▶ Given exercise 1: Translate this sentence from the text on Flink serialization into Spanish: "TypeSerializer is the abstract class that performs the actual serialization and deserialization of data."

▶ Selected text:
········

Key Point: For basic types, the serializer is pre-created and reused (singleton pattern).

2. ListTypeInfo (Composite Types)

Location: flink-core/src/main/java/org/apache/flink/api/java/typeutils/ListTypeInfo.java

public class ListTypeInfo<T> extends TypeInformation<List<T>> {
    private final TypeInformation<T> elementTypeInfo;

    public ListTypeInfo(TypeInformation<T> elementTypeInfo) {
        this.elementTypeInfo = elementTypeInfo;
    }

    @Override
    public TypeSerializer<List<T>> createSerializer(SerializerConfig config) {
        // Recursively create serializer for element type
        TypeSerializer<T> elementSerializer = elementTypeInfo.createSerializer(config);

        // Compose element serializer into list serializer
        return new ListSerializer<>(elementSerializer);
    }
}

Key Point: Composite types create serializers by composing serializers of their constituent types.

3. Other Important Implementations

• PojoTypeInfo: For Plain Old Java Objects (POJOs)
• TupleTypeInfo: For Flink Tuple types
• MapTypeInfo: For Map types
• GenericTypeInfo: Fallback using Kryo serialization

---

TypeSerializer: The Workhorse

What is TypeSerializer?

Location: flink-core/src/main/java/org/apache/flink/api/common/typeutils/TypeSerializer.java

TypeSerializer is the abstract class that performs the actual serialization and deserialization of data.

Core Interface

public abstract class TypeSerializer<T> implements Serializable {
    // ========== Serialization/Deserialization ==========

    /**
     * Serialize a record to the given target output view.
     */
    public abstract void serialize(T record, DataOutputView target) throws IOException;

    /**
     * Deserialize a record from the given source input view.
     */
    public abstract T deserialize(DataInputView source) throws IOException;

    /**
     * Deserialize a record into a reusable object instance.
     * This enables object reuse to reduce GC pressure.
     */
    public abstract T deserialize(T reuse, DataInputView source) throws IOException;

    // ========== Copying ==========

    /**
     * Create a deep copy of the given element.
     */
    public abstract T copy(T from);

    /**
     * Copy into a reusable object instance.
     */
    public abstract T copy(T from, T reuse);

    /**
     * Copy data from source to target without deserializing.
     * This is used for efficient data shuffling.
     */
    public abstract void copy(DataInputView source, DataOutputView target) throws IOException;

    // ========== Metadata ==========

    /**
     * Whether the type is immutable.
     */
    public abstract boolean isImmutableType();

    /**
     * Create a duplicate of this serializer.

········

▶ Data provided:
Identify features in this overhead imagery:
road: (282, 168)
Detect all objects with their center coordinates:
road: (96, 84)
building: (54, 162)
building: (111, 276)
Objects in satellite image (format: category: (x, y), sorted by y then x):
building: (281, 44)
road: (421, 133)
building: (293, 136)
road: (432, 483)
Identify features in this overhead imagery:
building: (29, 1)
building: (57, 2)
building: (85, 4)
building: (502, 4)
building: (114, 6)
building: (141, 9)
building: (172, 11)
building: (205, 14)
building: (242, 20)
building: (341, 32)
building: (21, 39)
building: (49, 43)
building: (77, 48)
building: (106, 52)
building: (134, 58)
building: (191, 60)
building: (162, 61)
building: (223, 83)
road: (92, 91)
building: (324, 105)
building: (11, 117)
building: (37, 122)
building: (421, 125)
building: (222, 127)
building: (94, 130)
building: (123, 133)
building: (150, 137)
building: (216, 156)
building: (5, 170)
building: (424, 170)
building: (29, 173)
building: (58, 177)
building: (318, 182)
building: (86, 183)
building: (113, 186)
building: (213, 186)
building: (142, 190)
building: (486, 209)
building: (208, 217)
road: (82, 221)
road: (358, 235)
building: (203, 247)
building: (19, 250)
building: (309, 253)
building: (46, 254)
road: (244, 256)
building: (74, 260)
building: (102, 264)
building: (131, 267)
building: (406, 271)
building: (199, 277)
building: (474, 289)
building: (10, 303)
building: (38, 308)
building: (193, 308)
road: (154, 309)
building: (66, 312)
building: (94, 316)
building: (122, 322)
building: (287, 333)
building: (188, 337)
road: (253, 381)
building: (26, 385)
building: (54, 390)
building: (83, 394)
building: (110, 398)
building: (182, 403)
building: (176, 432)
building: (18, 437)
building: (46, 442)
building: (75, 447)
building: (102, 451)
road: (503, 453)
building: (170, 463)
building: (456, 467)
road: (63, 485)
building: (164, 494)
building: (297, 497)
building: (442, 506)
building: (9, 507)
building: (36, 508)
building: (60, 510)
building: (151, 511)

········

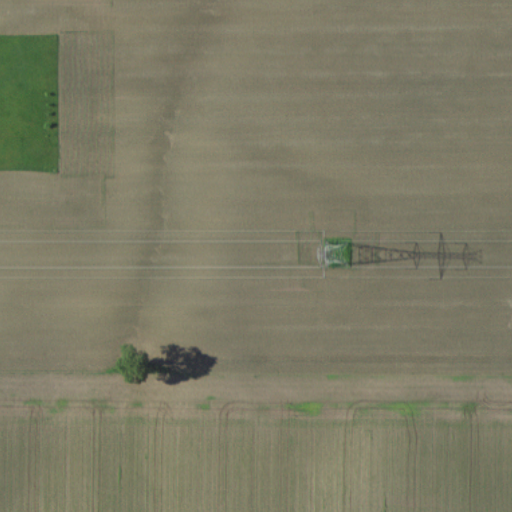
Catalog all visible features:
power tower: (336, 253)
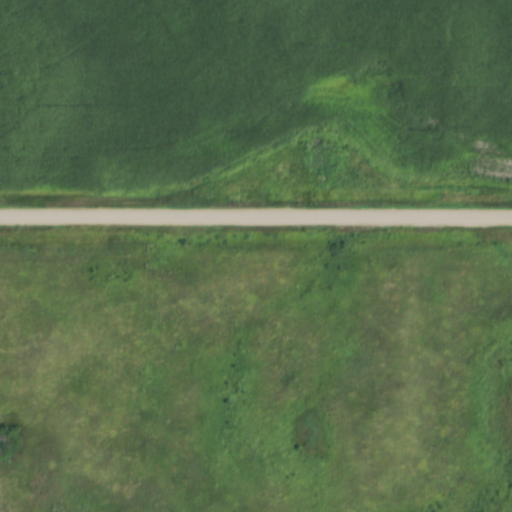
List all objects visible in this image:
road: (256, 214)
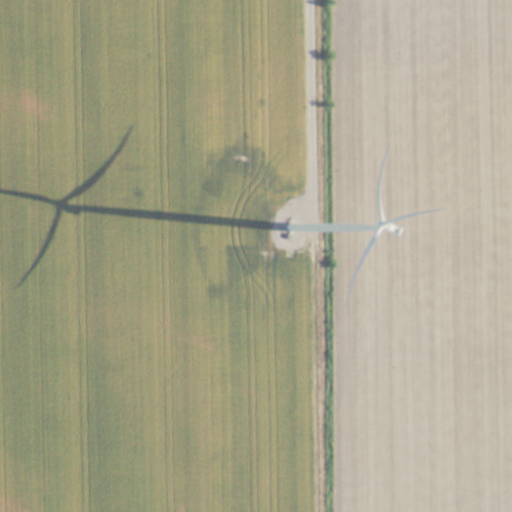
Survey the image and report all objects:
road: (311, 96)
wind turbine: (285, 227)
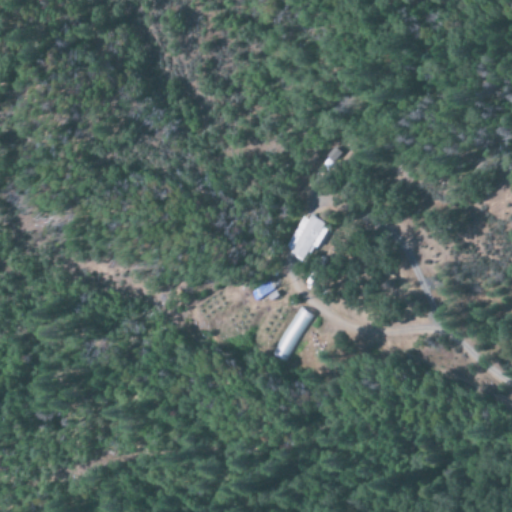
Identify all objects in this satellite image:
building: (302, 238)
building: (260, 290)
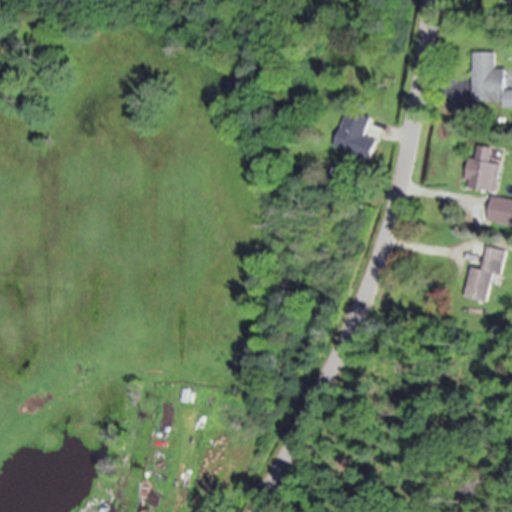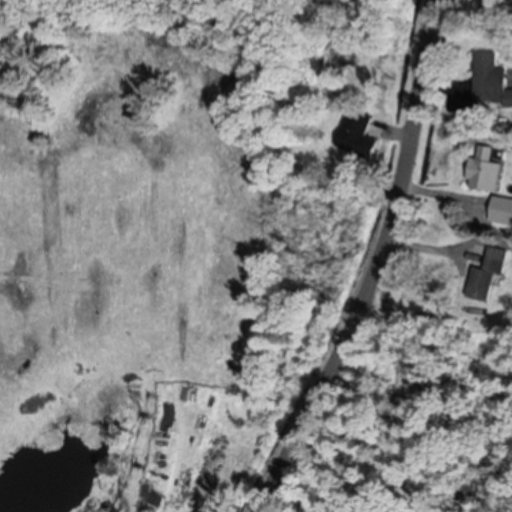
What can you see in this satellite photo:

········

▶ Given exercise 2: In the records, output as a numbered list the lines from the one containing "Objects in satellite" through the one containing "road: (432, 483)", both included, leaving out any blank lines.

▶ Exercise result 1: TypeSerializer es la clase abstracta que realiza la serialización y deserialización reales de los datos.

▶ Exercise result 2:
1. Objects in satellite image (format: category: (x, y), sorted by y then x):
2. building: (281, 44)
3. road: (421, 133)
4. building: (293, 136)
5. road: (432, 483)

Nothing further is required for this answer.